CONSEGNA 1:
Individua nei record ogni riga che contiene la stringa "highest" e copiala.

BRANO DA LEGGERE:
┌──

Di Genova, di Genoa e di Genoani
E’ un po’ di tempo che non mi faccio sentire, o meglio “scrivere”. Ultimamente sono assorbito dalla mia visione del mondo, che cambia, che certi giorni mi opprime, mi sfianca. Visione che non è così banale da spiegare, e che in effetti sta limitando e modificando la mia comunicazione. Definirla realistica sarebbe presuntuoso, cinica sarebbe ingeneroso, pessimista sarebbe sbagliato, ingenua sarebbe ridicolo, sognatrice sarebbe patetico, razionale sarebbe cinico, ottimista sarebbe sciocco.
Ma in effetti io sono esattamente tutto questo: realista, presuntuoso, cinico, pessimista, ingenuo, sognatore, patetico, razionale, ottimista e sciocco. E la mia visione, tenuta forse in piedi dai puntini di sospensione come un castello di carte, somiglia sempre più ad un miscuglio discutibile di contraddizioni, dubbi, emozioni, a volte talmente in contrasto tra loro che anche a me sembra difficile capire chi sono, cosa provo, e cosa pensare, cosa dire, cosa fare.
Proprio perché do molta importanza alle parole, al tono, al modo, non esiste, o forse non so trovare, una parola idonea. Una sola. Ho migliaia di parole, e congiunzioni, e virgole, e verbi, e aggettivi. E punti, tanti… tantissimi… una marea di ingombranti… dubbiosi… inutili… puntini.
Realista: non credo sia necessario chissà quale ingegno, solo forse un pizzico di onestà. Genova è una città che ha perso le sue industrie, il suo fermento, la sua spinta, in questa difficilissima fase economica e politica, ed ha perso la sua centralità nel triangolo industriale che non esiste più. E’ una città dove il solo porto può ancora costituire il nucleo di rigenerazione di una cellula, insieme alla cultura, ai servizi, al turismo, alla bellezza. O ricostruiamo intorno a questo, o siamo morti.

└──

CONSEGNA 2:
Stabilisci se ciascuna affermazione concorda con il brano sopra, rispondendo sì o no e citando le parole decisive del brano. (a) Secondo chi scrive, Genova ha perso le sue industrie. (b) Chi scrive ritiene corretto definire pessimista la propria visione. (c) Chi scrive dice di aver trovato una sola parola adatta a descriversi.

ESTRATTI DI DATI:
┌──

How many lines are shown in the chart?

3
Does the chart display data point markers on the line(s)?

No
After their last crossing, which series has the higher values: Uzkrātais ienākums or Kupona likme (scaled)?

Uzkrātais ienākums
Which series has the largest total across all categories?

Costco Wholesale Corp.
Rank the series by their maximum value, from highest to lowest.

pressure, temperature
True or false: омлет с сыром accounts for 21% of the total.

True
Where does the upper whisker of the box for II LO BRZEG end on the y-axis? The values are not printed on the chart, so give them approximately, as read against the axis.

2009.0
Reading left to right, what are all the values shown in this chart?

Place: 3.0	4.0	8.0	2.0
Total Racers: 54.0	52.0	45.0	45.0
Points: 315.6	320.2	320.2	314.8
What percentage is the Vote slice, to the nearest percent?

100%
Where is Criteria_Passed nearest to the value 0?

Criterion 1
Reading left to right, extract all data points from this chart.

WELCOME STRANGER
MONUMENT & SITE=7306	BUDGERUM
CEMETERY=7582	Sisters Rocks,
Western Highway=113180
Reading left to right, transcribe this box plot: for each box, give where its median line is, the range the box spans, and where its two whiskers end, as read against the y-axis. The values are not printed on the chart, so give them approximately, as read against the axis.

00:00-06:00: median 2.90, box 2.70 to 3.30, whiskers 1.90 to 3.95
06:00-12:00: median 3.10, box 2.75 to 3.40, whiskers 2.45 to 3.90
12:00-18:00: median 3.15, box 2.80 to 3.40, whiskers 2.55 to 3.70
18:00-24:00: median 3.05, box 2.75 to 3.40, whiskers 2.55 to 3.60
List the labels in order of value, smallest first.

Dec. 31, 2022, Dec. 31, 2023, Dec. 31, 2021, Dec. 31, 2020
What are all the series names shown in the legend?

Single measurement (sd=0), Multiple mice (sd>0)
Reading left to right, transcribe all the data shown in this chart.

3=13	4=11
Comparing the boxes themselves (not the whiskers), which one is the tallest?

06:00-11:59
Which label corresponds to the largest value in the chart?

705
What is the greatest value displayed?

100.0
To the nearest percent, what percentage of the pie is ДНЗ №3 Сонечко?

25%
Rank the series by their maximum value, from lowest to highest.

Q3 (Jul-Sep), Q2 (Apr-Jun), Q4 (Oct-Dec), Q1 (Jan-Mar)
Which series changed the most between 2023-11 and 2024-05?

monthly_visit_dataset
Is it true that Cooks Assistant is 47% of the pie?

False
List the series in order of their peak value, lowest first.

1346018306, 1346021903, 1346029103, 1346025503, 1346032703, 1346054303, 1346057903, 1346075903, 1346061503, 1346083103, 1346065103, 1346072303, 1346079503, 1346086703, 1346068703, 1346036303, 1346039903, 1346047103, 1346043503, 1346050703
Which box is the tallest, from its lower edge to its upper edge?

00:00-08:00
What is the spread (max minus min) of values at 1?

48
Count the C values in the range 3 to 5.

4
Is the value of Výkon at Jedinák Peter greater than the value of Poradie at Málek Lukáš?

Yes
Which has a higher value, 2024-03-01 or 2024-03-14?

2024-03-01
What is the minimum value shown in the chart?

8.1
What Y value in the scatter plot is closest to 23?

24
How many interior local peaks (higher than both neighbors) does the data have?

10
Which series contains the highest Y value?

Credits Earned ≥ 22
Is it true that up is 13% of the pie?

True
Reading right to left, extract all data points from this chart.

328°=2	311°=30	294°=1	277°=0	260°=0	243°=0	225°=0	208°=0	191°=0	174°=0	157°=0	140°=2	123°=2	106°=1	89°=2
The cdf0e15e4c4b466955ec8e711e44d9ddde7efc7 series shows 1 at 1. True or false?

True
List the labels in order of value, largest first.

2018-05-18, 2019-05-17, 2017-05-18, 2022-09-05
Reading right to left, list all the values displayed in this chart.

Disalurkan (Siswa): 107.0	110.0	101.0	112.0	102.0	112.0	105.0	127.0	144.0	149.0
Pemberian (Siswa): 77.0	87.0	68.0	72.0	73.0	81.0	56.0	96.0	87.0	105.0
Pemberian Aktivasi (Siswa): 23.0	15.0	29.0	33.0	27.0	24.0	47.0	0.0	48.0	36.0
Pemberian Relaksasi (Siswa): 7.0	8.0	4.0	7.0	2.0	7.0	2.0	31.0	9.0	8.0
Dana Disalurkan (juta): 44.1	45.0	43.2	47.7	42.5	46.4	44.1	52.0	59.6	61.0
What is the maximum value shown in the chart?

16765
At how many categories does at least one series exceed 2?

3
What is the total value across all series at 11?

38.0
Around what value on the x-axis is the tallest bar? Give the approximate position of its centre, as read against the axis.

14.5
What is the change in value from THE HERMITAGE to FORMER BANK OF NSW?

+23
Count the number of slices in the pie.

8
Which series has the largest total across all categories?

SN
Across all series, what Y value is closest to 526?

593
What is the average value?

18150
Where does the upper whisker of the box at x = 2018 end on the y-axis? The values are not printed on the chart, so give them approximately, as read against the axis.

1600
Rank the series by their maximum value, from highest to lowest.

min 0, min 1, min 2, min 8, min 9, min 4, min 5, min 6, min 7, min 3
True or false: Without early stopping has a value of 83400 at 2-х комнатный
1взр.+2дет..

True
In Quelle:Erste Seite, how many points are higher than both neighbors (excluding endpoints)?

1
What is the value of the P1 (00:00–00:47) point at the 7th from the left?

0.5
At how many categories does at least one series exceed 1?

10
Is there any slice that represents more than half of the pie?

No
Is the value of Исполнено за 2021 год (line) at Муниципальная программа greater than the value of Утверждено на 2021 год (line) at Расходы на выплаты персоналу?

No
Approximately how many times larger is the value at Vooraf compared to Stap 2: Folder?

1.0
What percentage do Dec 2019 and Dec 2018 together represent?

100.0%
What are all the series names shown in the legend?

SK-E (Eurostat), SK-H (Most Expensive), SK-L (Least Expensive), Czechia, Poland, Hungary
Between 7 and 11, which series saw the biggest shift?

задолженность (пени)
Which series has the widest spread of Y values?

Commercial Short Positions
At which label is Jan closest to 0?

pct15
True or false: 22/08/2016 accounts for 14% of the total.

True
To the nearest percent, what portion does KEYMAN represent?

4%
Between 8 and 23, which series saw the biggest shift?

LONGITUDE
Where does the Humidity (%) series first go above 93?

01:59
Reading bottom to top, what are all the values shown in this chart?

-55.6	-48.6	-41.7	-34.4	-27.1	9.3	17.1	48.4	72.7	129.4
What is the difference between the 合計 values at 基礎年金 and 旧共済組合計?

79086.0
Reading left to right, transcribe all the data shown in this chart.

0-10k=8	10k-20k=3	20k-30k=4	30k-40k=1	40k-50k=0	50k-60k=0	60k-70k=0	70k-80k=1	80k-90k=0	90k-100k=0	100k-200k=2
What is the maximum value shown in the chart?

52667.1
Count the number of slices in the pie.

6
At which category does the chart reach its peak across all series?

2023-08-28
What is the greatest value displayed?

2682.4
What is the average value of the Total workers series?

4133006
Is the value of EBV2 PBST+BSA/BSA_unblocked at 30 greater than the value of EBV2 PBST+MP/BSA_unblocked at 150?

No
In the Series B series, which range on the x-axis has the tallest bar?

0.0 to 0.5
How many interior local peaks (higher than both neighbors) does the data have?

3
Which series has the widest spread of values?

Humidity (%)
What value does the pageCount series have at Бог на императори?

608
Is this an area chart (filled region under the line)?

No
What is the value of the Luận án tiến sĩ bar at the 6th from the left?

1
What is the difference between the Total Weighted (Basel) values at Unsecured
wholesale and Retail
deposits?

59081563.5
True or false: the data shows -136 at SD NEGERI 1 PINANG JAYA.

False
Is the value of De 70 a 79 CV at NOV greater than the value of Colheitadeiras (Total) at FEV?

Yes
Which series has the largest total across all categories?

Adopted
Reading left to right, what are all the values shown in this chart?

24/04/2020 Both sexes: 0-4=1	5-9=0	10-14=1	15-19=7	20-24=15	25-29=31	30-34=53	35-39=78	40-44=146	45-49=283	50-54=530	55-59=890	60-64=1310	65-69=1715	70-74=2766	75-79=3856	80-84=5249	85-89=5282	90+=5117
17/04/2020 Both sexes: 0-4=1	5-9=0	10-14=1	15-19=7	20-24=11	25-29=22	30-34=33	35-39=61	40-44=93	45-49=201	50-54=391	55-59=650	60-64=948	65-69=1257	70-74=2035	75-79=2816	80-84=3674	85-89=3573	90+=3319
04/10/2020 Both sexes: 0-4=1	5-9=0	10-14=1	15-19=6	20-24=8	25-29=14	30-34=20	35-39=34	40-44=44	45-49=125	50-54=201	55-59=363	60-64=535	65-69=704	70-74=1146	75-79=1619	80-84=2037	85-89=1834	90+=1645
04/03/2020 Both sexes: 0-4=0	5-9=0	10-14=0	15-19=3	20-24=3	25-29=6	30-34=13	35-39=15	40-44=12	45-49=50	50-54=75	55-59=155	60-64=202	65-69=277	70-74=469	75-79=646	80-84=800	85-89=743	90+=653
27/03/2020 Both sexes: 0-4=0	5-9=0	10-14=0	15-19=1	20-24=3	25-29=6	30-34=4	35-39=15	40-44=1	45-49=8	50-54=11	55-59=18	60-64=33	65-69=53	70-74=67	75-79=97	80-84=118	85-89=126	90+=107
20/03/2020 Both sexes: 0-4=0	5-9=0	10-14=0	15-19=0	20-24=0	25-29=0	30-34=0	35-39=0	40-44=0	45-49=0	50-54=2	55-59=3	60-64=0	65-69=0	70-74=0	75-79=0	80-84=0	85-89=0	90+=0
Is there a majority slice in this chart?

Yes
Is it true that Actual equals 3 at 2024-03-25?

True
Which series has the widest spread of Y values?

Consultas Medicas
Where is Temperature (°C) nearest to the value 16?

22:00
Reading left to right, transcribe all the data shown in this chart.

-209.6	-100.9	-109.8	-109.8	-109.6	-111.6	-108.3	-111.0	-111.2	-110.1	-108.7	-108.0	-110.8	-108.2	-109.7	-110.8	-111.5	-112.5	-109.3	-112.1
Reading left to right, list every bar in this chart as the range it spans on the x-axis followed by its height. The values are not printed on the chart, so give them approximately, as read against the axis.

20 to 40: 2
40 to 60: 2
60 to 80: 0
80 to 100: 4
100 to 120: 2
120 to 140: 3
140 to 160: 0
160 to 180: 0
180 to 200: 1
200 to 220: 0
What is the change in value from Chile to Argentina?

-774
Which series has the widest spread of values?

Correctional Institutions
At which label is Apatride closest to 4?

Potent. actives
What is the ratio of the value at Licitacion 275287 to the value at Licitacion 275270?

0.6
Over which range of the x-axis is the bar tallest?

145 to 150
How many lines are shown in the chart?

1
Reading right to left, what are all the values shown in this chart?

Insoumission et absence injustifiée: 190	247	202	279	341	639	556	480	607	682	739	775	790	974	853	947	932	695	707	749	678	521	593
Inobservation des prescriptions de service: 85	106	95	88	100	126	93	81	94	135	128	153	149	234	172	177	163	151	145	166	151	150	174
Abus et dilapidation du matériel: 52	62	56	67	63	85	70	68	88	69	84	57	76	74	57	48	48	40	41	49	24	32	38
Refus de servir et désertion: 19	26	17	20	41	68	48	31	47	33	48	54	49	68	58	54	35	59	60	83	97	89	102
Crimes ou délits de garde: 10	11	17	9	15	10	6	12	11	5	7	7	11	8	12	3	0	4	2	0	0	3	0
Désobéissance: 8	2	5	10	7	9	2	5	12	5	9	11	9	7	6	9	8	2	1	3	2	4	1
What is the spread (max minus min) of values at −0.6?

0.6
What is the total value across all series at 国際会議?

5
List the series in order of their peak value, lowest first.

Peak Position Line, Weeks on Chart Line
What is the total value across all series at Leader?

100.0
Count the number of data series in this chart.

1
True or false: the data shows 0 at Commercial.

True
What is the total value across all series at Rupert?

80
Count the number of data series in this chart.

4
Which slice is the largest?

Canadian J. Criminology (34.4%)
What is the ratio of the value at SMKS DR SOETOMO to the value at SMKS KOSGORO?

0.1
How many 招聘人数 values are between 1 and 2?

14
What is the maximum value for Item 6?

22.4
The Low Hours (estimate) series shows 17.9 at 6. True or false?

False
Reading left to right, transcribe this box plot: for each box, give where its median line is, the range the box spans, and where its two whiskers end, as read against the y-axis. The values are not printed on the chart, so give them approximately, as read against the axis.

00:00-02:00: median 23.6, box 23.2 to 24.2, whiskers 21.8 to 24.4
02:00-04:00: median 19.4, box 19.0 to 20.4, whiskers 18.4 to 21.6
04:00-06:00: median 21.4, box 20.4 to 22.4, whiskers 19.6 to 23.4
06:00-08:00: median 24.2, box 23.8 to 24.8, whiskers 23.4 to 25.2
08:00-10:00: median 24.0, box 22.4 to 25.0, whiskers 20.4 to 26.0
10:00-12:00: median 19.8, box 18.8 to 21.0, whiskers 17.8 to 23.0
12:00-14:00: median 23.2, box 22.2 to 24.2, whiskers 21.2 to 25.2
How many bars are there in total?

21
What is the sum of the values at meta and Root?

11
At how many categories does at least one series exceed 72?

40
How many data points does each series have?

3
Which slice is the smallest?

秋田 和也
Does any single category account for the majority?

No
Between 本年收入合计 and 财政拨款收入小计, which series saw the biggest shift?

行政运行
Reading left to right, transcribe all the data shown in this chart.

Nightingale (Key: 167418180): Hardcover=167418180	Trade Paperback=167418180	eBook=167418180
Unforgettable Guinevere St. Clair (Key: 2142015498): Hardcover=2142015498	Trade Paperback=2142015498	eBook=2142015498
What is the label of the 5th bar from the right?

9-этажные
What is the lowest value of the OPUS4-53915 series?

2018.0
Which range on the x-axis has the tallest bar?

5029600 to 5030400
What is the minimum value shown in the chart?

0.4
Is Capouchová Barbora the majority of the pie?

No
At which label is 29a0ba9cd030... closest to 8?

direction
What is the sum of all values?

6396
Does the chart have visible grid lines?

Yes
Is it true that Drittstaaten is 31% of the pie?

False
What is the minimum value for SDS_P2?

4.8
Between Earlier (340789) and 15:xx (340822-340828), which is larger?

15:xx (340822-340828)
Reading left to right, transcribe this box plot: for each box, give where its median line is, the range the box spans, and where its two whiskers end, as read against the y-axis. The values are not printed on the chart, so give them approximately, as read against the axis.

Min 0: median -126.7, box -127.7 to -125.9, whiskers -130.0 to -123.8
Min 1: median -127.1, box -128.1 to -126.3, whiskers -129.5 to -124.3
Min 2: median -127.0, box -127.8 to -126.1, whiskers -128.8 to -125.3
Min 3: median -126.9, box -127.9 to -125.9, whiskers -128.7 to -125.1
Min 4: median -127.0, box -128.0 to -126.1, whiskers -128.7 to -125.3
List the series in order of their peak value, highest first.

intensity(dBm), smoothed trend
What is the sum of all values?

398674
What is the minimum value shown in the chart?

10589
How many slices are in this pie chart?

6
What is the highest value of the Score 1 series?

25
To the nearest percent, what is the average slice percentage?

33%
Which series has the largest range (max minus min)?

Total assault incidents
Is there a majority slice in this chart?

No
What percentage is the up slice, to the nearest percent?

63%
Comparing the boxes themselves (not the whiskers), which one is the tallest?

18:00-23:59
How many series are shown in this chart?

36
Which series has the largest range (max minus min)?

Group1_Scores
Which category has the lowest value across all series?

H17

└──

RISPOSTA 1:
Rank the series by their maximum value, from highest to lowest.
Rank the series by their maximum value, from lowest to highest.
Which series contains the highest Y value?
Rank the series by their maximum value, from highest to lowest.
List the series in order of their peak value, highest first.
What is the highest value of the Score 1 series?

RISPOSTA 2:
(a) Sì: "Genova è una città che ha perso le sue industrie".
(b) No: "pessimista sarebbe sbagliato".
(c) No: "non esiste, o forse non so trovare, una parola idonea".